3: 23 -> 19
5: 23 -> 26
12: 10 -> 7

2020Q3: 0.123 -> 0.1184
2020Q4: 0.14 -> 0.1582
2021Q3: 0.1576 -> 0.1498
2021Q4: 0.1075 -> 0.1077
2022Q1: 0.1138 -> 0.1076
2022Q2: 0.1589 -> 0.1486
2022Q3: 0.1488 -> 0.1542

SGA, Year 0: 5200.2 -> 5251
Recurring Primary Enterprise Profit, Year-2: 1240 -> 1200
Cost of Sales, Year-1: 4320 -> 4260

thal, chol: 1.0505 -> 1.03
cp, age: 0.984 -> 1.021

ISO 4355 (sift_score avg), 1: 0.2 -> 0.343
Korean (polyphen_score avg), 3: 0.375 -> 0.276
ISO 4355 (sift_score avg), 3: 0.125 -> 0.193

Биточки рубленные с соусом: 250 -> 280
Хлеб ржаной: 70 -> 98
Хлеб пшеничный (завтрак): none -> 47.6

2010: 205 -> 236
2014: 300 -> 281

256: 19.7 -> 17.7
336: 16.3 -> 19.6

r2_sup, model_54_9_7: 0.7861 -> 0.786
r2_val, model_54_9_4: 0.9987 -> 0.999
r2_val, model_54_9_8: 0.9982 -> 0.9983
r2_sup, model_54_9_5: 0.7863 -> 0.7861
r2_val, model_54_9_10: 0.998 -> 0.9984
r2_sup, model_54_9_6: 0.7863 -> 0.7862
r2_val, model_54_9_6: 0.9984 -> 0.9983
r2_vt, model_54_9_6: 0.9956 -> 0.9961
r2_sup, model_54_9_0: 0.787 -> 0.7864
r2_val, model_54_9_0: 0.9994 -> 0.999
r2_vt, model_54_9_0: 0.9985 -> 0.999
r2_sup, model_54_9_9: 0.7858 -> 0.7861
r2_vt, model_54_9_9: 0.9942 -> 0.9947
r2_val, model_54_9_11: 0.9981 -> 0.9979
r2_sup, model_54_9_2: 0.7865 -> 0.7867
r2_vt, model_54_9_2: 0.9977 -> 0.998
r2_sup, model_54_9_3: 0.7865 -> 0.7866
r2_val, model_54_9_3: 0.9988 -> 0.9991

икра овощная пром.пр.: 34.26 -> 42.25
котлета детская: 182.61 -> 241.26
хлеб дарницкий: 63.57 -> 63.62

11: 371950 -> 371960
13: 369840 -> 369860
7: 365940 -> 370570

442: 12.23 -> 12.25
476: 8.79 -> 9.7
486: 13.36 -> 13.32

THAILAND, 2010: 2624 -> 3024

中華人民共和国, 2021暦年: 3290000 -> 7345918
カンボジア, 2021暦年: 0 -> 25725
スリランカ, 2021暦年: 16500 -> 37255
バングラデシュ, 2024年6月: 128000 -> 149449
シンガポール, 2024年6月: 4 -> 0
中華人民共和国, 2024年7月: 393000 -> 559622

▸ **TASK DIRECTIONS**
Filter the entries above down to the lines containing the word "Year".

▸ **ANSWER AREA**
SGA, Year 0: 5200.2 -> 5251
Recurring Primary Enterprise Profit, Year-2: 1240 -> 1200
Cost of Sales, Year-1: 4320 -> 4260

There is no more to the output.